=== 练习目标 ===
接着写下方这篇用 Swift 写的 LeetCode 题解笔记，从它最后停住的地方续下去。

━━━ 所给文段 ━━━

中等题，简单理解就是前加1，再镜像，镜像的再前加1。用递归解决

class Solution {
    func grayCode(_ n: Int) -> [Int] {
        if n == 0 {
            return [0]
        }
        let arr1 = grayCode(n-1)
        let arr2 = arr1.reversed().map {$0 + 1<<(n-1)}
        return arr1 + arr2
    }
}

122. 买卖股票的最佳时机 II

中等题，这道题很简单，不要想复杂喽。想象一下股神的操作，每涨必持有，每跌必不在场

class Solution {
    func maxProfit(_ prices: [Int]) -> Int {
        var p: Int = 0
        for i in 1..<prices.count {
            if prices[i] - prices[i-1] > 0 {
                p += prices[i] - prices[i-1]
            }
        }
        return p
    }
}

142. 环形链表 II

中等题，这题需要数学推导。构建两轮快慢指针的相遇，第一次相遇后，快指针重新指向头节点，然后快指针速率降到一步，再次相遇点就是环入口。

/**
 * Definition for singly-linked list.

━━━ 原始数据 ━━━

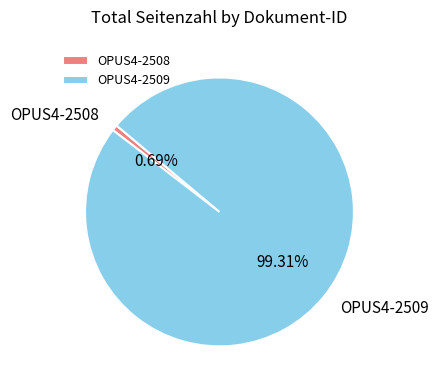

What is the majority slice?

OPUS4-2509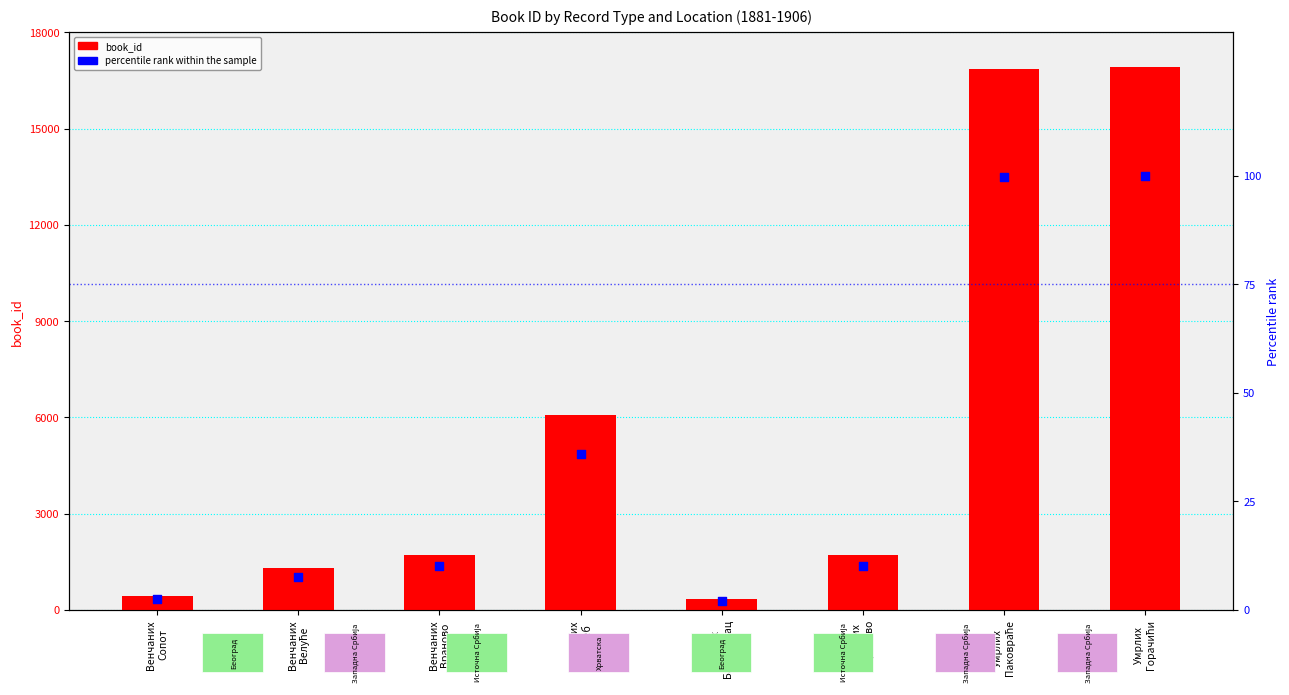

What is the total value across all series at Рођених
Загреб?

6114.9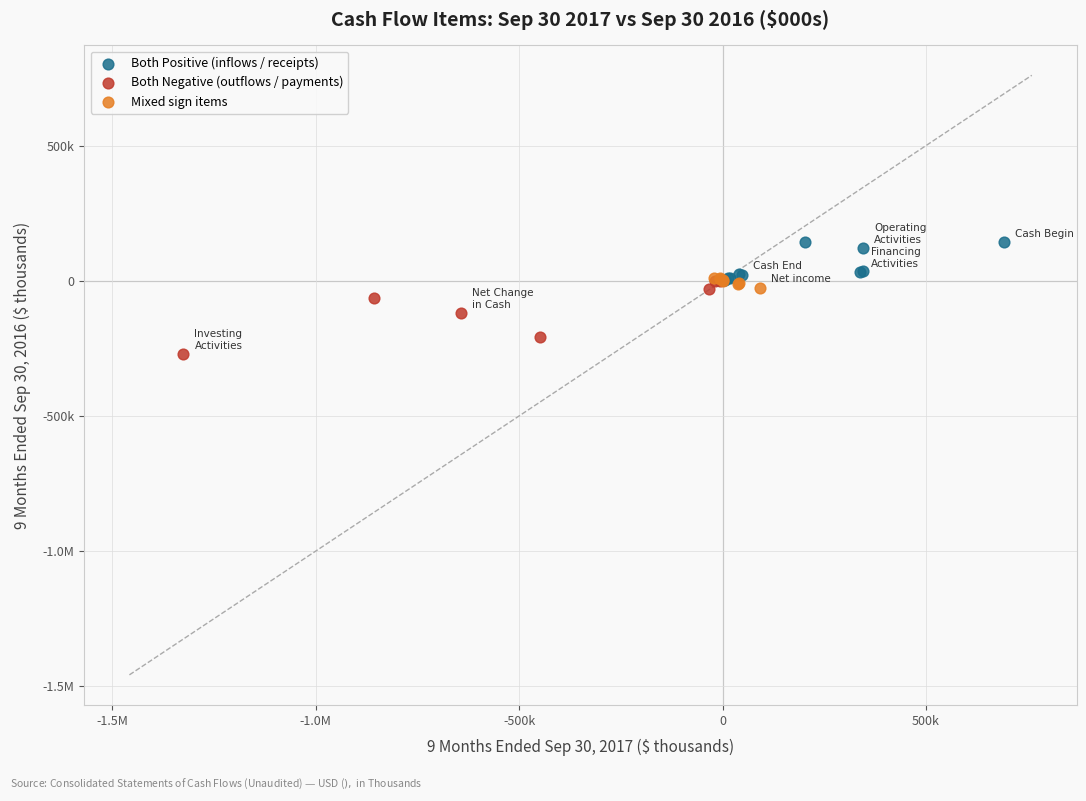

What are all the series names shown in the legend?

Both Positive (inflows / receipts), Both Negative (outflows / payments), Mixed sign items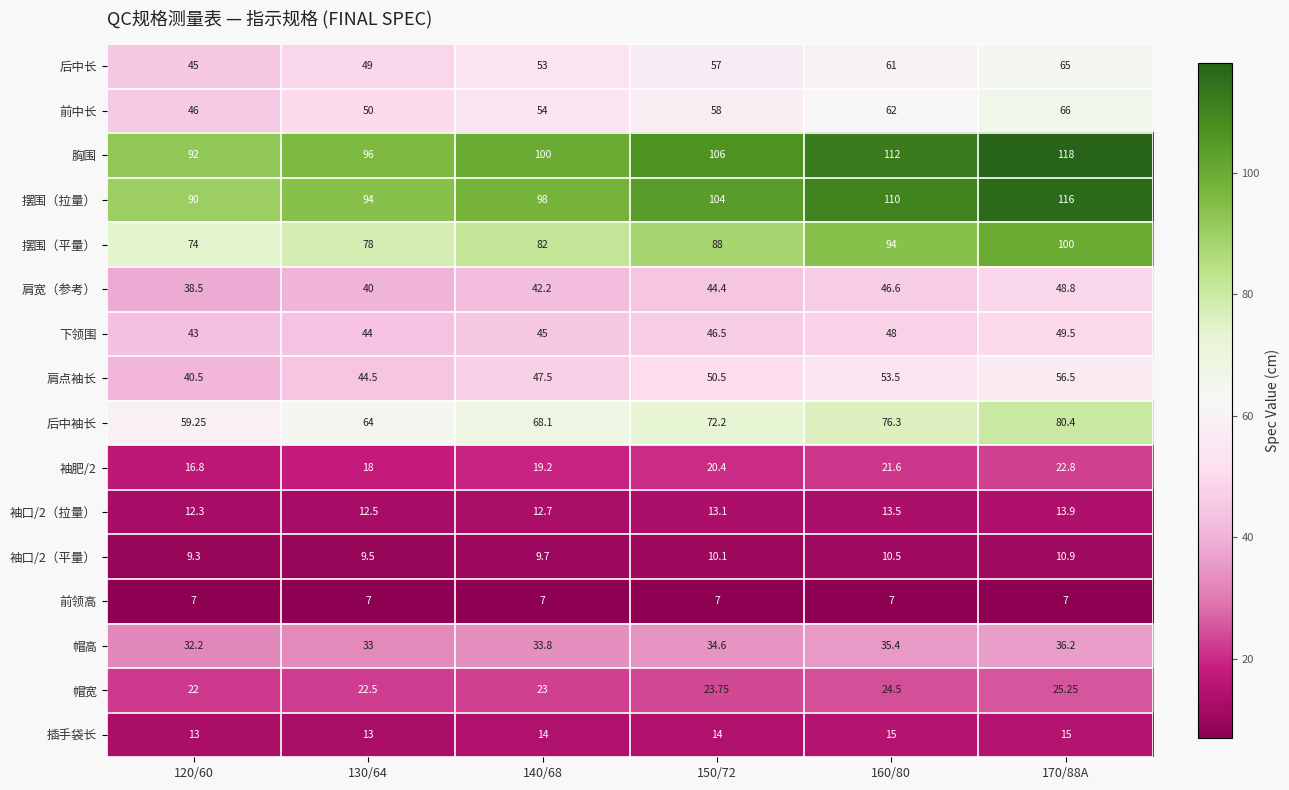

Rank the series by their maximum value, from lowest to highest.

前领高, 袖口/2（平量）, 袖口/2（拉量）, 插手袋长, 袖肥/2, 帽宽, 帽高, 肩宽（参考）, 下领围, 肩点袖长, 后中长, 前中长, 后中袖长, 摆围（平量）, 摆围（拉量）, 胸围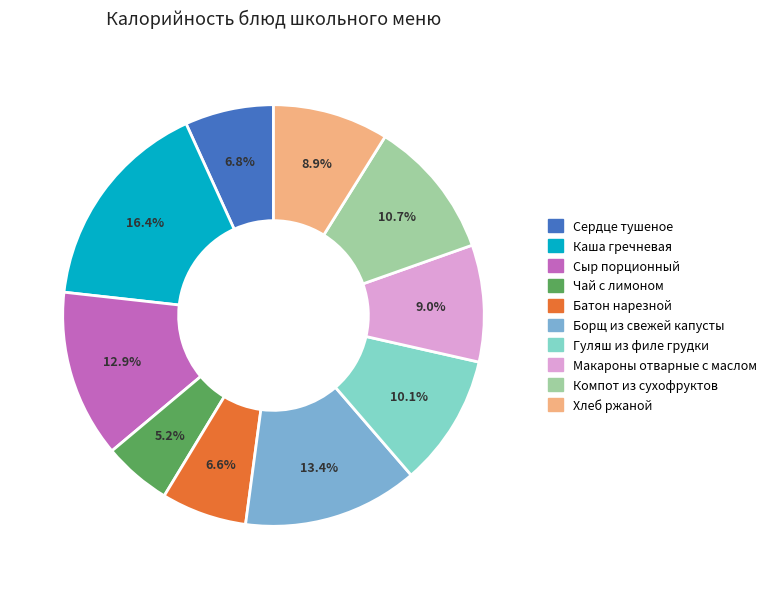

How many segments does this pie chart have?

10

━━━

=== 练习结果 ===
 * public class ListNode {
 *     public var val: Int
 *     public var next: ListNode?
 *     public init(_ val: Int) {
 *         self.val = val
 *         self.next = nil
 *     }
 * }
 */

class Solution {
    func detectCycle(_ head: ListNode?) -> ListNode? {
        var fast = head, slow = head
        while true {
            if fast == nil || fast?.next == nil {
                return nil
            }
            fast = fast?.next?.next
            slow = slow?.next
            if fast === slow {
                break
            }
        }
        fast = head
        while slow !== fast {
            slow = slow?.next
            fast = fast?.next
        }
        return fast
    }
}

146. LRU 缓存

中等题，本题是可以用数组来做的，但是数组的移动、删除不是O(1)，而双向链表可以做到，所以才用双向链表来做。我也验证了两种方法，发现双向链表确实比数组快了很多。

class LRUCache {
    var capacity: Int
    var map: [Int: DoubleNode] = [:]
    var first: DoubleNode?
    var last: DoubleNode?

    init(_ capacity: Int) {
        self.capacity = capacity
    }

    func get(_ key: Int) -> Int {
        if let node = map[key] {
            move(node)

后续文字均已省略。